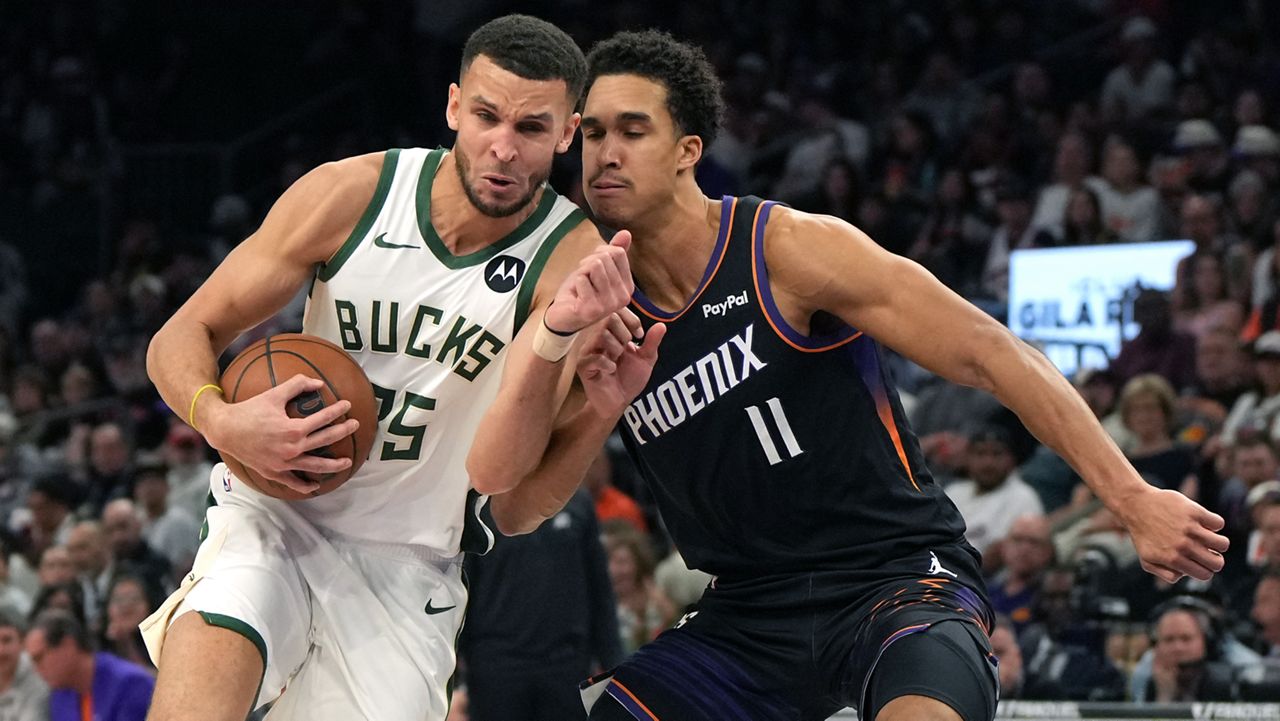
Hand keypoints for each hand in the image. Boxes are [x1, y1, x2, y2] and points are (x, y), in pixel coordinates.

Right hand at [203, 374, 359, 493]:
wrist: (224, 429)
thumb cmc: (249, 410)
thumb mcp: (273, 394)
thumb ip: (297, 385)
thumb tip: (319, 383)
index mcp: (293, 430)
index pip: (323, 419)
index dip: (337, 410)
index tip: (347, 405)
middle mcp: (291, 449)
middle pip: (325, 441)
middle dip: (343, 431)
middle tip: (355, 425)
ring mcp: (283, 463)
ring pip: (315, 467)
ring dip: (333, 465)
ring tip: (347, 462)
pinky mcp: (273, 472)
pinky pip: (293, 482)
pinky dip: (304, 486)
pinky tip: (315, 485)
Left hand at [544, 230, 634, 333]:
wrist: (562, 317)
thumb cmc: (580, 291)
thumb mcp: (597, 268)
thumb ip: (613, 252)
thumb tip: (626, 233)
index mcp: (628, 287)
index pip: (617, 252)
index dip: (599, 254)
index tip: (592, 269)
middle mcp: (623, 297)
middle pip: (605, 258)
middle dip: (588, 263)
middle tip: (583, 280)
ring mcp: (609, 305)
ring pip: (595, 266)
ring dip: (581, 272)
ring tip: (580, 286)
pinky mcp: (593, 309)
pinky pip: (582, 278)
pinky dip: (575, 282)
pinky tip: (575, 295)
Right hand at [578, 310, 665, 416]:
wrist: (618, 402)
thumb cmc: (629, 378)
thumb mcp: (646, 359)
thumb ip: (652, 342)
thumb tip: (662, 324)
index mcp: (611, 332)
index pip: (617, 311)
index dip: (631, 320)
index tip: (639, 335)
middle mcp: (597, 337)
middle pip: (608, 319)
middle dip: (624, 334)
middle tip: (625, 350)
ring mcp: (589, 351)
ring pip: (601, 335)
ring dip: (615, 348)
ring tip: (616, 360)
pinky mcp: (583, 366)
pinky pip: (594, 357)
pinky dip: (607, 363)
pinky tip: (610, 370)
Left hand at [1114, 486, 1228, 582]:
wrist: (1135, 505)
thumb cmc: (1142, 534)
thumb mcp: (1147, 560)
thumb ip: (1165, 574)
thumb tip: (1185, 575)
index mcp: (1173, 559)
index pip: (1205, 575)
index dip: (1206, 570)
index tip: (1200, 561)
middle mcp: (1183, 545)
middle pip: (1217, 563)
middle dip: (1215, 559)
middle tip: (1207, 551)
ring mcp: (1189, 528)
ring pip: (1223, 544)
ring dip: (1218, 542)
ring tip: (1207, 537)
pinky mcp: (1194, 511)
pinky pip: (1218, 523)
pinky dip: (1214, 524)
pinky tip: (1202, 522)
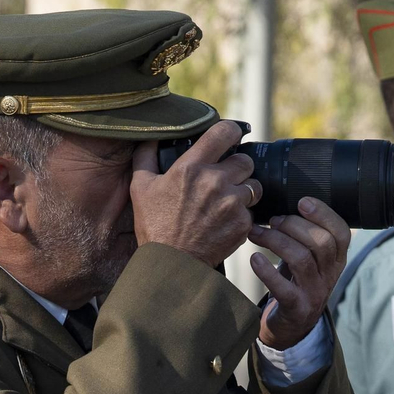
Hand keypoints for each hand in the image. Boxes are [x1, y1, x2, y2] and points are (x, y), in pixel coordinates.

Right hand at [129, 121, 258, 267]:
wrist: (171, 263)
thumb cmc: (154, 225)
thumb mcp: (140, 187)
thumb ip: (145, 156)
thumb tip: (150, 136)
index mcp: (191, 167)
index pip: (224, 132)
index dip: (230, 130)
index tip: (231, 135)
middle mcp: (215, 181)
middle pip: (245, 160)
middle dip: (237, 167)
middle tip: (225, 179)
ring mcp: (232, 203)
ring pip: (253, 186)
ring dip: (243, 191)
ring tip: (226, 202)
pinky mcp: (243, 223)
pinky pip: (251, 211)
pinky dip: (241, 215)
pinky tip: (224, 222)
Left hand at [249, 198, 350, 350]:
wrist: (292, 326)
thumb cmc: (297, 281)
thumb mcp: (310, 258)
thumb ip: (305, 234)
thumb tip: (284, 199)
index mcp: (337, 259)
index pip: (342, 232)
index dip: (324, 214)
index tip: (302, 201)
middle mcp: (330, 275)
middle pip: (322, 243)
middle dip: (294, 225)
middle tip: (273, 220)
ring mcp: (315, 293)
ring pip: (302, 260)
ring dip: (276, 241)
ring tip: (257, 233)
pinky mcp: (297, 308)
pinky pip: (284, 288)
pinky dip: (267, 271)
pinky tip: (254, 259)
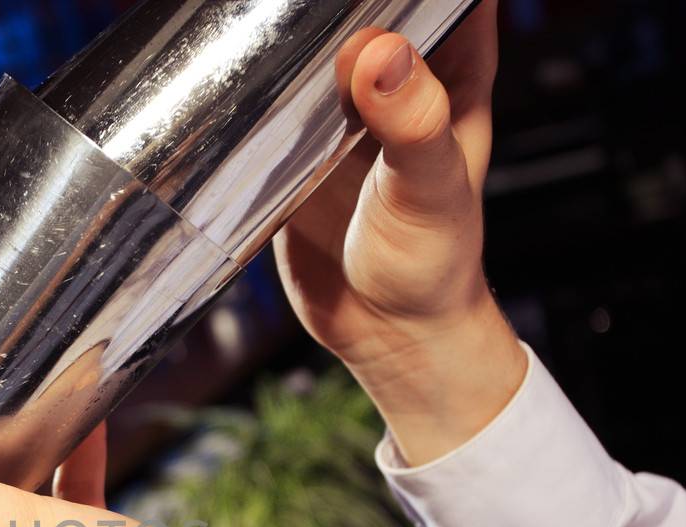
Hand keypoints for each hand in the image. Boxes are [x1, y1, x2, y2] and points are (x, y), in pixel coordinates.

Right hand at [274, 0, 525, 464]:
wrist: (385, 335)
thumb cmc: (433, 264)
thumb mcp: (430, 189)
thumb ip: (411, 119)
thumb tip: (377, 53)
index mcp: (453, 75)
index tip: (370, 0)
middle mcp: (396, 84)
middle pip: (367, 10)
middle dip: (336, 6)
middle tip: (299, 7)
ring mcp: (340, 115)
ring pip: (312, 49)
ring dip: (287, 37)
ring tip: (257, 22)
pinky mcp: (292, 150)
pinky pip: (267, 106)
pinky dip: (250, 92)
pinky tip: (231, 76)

**Prompt:** Your answer should consist of each line of the data above in which the word "hand" occurs.

**Solution for this problem:**
Hand keypoints for each hand in the image. Boxes are [x1, y1, x2, y2] and points are (x, y), in pixel coordinates.
Right hand at [203, 374, 359, 493]:
Left hand at [544, 230, 634, 333]:
Right hand at [578, 310, 665, 416]:
Left hand at [1114, 486, 1228, 582]:
Hand keypoints for each hand in the image. Boxes are [x1, y1, x2, y2] and points are (x, y), in pixel coordinates.
Right hand at [129, 121, 258, 267]:
Left hand at [249, 198, 350, 350]:
Hand keypoints for each hand in the image. Boxes are [x1, y1, x2, y2] and points are (x, y), in pixel coordinates.
Right hand at [274, 0, 525, 464]:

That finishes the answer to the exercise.